Menurut dia, keberadaan kelompok ini sangat penting karena berkenaan dengan penanganan perubahan iklim yang juga menjadi pembahasan pokok dalam KTT COP 26 di Glasgow, 2 November lalu.
Dalam KTT yang juga dihadiri Presiden Joko Widodo itu, Inggris, Jerman, AS dan lainnya mengumumkan kerja sama dengan 17 kontributor yang berkomitmen membantu masyarakat adat dan komunitas lokal dalam melindungi hutan tropis.

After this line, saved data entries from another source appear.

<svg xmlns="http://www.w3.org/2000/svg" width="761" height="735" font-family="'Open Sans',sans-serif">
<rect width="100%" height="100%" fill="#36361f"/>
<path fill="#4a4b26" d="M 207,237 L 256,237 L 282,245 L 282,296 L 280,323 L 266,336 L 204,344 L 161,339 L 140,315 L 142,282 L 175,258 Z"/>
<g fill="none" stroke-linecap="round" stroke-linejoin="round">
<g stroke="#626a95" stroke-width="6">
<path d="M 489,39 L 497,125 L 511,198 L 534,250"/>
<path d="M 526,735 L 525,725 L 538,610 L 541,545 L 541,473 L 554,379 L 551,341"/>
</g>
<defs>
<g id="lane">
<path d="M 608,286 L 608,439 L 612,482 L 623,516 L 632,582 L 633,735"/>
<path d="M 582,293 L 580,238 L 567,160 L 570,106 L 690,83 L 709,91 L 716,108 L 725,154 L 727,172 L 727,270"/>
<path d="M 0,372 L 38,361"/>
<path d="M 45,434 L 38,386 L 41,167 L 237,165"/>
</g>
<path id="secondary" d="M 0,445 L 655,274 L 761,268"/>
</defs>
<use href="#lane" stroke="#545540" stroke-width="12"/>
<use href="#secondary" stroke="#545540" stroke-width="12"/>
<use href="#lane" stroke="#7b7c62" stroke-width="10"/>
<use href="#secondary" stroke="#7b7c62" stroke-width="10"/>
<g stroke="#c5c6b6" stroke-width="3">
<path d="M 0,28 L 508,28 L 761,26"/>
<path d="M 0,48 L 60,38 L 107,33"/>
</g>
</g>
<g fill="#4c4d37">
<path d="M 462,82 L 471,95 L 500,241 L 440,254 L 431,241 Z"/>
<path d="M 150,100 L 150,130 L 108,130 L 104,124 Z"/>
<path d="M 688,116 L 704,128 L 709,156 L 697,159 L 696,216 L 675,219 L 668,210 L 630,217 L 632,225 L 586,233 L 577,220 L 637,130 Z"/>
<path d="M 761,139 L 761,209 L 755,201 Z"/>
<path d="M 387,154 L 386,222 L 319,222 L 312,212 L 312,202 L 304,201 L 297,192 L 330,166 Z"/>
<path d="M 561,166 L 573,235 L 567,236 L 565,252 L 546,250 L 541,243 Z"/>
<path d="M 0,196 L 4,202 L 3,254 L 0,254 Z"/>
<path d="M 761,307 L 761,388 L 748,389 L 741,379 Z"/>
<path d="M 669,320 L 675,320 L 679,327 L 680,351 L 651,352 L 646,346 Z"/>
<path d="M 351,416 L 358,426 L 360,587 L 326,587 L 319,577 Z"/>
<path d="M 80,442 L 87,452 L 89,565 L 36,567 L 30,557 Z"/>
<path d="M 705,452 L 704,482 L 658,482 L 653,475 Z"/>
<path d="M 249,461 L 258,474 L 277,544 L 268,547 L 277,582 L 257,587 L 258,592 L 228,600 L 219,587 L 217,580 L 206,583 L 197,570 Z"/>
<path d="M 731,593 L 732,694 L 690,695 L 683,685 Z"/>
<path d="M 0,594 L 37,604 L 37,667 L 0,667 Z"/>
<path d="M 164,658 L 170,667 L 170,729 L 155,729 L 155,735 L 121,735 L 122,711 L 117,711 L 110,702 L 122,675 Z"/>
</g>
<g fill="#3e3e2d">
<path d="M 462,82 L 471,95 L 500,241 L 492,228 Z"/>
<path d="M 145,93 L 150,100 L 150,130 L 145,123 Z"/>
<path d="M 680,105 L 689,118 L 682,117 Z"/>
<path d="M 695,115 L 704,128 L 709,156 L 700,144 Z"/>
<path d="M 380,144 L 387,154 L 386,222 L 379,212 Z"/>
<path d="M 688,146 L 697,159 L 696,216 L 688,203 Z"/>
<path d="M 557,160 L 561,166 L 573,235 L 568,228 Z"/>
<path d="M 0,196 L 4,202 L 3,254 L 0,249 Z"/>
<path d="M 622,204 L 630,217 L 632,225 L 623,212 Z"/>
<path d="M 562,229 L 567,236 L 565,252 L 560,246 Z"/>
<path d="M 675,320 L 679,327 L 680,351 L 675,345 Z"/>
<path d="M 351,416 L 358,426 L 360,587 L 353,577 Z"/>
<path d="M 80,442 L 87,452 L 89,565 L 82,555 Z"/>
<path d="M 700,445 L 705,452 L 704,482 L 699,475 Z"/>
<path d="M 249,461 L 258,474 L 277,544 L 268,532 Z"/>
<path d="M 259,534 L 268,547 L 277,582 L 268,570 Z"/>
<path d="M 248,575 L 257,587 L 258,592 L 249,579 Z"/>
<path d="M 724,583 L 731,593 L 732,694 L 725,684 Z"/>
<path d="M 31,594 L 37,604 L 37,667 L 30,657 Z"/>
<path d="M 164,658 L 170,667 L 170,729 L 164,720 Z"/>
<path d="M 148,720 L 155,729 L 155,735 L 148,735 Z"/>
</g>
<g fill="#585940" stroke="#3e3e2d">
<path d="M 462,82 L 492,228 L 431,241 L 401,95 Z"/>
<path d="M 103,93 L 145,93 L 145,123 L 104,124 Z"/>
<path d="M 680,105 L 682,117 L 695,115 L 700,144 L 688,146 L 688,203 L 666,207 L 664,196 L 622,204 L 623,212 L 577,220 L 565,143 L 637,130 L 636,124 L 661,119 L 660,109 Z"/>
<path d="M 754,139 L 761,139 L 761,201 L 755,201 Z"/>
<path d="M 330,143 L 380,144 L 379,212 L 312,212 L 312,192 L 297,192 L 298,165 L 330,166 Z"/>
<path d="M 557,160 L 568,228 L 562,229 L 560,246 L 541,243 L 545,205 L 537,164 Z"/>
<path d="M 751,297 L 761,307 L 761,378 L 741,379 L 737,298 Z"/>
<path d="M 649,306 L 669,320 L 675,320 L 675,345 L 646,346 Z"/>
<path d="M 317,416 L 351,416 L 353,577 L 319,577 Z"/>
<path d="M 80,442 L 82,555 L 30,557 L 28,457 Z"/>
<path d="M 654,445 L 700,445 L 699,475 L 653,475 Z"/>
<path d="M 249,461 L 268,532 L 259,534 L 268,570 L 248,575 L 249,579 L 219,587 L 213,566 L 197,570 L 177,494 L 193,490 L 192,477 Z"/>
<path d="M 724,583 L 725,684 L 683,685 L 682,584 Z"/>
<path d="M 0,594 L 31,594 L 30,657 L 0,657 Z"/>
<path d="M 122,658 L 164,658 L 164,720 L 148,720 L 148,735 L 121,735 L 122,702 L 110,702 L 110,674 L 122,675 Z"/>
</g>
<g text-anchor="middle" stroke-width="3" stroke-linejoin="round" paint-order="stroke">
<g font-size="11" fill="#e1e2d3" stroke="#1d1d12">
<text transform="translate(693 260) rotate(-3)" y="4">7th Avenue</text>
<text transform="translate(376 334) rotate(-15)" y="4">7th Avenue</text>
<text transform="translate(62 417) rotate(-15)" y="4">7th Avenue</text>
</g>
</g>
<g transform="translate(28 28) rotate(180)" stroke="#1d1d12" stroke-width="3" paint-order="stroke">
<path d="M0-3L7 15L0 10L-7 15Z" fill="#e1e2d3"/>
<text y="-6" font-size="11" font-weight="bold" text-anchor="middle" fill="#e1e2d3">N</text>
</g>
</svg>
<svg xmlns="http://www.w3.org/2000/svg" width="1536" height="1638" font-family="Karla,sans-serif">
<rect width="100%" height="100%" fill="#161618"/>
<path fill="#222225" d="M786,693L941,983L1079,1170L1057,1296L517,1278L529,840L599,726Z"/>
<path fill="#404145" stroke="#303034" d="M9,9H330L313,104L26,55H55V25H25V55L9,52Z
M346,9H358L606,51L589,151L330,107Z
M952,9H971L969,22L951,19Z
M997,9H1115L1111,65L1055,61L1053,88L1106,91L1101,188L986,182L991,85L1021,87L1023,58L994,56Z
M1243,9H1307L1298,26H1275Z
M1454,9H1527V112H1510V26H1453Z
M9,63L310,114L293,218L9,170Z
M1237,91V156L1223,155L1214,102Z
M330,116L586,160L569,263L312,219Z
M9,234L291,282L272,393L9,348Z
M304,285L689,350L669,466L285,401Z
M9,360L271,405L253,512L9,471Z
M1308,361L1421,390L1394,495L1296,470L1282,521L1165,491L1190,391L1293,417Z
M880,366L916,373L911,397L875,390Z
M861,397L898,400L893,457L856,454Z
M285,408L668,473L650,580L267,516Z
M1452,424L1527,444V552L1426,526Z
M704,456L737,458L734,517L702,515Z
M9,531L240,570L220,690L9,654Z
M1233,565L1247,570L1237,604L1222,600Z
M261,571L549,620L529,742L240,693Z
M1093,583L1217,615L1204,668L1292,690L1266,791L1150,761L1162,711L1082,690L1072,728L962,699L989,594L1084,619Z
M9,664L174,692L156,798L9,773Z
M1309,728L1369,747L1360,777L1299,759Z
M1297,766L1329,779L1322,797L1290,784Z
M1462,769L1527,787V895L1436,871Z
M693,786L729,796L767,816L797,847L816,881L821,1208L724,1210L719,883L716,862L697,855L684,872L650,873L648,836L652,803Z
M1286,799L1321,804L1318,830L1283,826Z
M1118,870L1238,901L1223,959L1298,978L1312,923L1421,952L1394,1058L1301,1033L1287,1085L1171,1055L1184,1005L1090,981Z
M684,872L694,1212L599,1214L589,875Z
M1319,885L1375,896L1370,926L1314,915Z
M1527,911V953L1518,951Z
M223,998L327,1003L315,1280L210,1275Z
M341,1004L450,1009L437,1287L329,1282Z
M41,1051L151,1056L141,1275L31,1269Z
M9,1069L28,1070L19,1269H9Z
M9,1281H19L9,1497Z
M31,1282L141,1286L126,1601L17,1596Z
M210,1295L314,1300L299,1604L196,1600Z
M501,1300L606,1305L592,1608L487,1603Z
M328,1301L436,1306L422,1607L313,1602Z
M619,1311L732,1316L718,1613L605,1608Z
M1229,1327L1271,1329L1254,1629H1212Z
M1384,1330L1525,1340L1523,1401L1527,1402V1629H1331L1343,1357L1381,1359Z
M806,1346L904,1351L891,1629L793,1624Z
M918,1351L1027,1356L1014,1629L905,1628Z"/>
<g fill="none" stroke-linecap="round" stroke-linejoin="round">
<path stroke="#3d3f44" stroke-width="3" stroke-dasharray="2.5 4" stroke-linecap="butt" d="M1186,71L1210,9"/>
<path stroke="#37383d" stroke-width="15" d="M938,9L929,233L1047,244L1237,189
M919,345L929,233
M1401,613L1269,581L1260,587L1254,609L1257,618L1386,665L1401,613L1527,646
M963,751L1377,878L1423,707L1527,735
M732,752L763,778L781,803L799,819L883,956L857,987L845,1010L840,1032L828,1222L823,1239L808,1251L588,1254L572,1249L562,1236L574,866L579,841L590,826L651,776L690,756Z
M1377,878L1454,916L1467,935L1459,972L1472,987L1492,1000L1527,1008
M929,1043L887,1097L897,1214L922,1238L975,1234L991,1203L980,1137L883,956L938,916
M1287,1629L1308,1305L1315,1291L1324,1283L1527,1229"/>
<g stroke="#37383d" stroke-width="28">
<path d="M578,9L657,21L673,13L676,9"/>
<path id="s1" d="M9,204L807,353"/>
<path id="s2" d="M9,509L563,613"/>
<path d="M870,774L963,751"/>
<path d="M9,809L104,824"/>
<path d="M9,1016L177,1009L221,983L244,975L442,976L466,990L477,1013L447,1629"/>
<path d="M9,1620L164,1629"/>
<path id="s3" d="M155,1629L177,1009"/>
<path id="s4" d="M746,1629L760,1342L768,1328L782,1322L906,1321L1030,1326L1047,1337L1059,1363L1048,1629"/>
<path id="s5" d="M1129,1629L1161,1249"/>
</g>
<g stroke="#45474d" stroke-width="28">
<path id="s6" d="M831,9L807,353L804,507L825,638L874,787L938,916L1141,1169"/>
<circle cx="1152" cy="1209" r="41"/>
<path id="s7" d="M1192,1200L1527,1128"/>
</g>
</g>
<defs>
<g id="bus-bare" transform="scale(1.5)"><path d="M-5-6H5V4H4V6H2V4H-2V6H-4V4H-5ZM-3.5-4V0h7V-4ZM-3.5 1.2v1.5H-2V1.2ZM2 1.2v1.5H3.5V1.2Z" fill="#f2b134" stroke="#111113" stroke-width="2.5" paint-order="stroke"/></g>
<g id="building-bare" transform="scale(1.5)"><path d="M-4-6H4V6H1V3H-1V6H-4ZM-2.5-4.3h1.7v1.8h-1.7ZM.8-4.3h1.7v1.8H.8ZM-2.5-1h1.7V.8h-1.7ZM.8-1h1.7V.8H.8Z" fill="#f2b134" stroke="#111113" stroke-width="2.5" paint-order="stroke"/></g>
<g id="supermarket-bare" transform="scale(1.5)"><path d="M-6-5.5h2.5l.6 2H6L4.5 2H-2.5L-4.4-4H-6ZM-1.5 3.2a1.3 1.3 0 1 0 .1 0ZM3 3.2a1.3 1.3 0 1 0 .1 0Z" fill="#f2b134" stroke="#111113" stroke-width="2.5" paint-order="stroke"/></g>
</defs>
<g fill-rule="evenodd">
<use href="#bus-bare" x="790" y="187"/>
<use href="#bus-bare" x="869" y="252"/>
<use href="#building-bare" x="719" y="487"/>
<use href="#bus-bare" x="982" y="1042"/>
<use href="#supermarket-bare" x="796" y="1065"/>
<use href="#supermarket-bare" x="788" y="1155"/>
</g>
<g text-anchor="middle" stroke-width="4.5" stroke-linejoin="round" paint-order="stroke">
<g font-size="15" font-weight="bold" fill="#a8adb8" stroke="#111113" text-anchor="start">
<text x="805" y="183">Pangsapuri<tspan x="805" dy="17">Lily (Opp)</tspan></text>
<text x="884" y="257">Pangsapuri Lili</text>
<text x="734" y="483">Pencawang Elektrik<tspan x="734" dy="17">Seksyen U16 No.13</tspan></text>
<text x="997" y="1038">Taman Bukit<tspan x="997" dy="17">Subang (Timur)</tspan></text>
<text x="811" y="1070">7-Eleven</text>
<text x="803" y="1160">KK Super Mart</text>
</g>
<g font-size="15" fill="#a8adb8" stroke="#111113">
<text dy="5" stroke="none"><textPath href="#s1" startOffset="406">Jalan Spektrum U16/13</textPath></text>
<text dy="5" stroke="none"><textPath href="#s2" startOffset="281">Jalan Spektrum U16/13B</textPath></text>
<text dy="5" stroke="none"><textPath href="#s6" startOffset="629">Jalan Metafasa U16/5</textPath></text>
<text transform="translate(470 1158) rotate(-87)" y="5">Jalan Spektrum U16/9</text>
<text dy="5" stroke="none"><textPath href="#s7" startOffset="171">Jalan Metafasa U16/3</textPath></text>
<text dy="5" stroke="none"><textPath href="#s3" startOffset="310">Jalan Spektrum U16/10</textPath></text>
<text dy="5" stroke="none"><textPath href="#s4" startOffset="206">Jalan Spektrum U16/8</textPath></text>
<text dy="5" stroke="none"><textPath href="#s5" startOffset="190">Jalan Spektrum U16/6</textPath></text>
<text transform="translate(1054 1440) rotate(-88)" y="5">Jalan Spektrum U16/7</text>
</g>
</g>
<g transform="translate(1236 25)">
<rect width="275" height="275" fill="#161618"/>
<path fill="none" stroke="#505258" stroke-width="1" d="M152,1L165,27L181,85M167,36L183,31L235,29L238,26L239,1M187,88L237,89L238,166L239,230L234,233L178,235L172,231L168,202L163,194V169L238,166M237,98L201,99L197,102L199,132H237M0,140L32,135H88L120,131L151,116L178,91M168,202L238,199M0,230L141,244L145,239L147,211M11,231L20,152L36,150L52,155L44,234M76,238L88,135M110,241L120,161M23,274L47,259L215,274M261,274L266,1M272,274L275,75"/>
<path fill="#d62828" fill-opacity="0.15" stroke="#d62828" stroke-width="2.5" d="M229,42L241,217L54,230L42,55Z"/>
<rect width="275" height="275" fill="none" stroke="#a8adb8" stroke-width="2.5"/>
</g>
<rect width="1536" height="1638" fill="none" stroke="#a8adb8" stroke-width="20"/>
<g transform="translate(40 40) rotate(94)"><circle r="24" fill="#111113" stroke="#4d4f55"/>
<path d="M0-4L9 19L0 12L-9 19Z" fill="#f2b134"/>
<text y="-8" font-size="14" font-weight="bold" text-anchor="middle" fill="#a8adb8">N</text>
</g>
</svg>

“Oleh karena itu saya meminta pemerintah untuk mengupayakan jaminan kesejahteraan kepada kelompok masyarakat adat di Indonesia dari alokasi investasi tersebut. Sebab tujuan besarnya adalah untuk melindungi bumi dari perubahan iklim dan menjaga berkurangnya keanekaragaman hayati,” ucapnya.
Masyarakat adat dan kelompok lokal, kata LaNyalla, memang sudah seharusnya mendapatkan prioritas.
Ia juga menegaskan bahwa masyarakat adat dan komunitas lokal dari seluruh dunia merupakan kunci solusi perubahan iklim.
Maka, lanjut dia, pemerintah harus menjadikan mitra, mengakui lebih jauh dan memajukan peran masyarakat adat tersebut.
“Selama ini masih banyak terjadi sengketa atau permasalahan kepemilikan tanah dan hak kepemilikan dari masyarakat adat ini di berbagai tempat. Persoalan ini harus diselesaikan dengan baik. Mereka harus diberi penguatan terhadap tanah ulayat atau tanah adatnya,” kata dia.
Dalam KTT COP 26, Presiden Jokowi menyampaikan komitmen Indonesia dalam penanganan perubahan iklim.
Indonesia akan terus berkontribusi dalam penanganan perubahan iklim melalui rehabilitasi hutan mangrove dan lahan kritis yang ditargetkan pada 2030 untuk menyerap karbon bersih.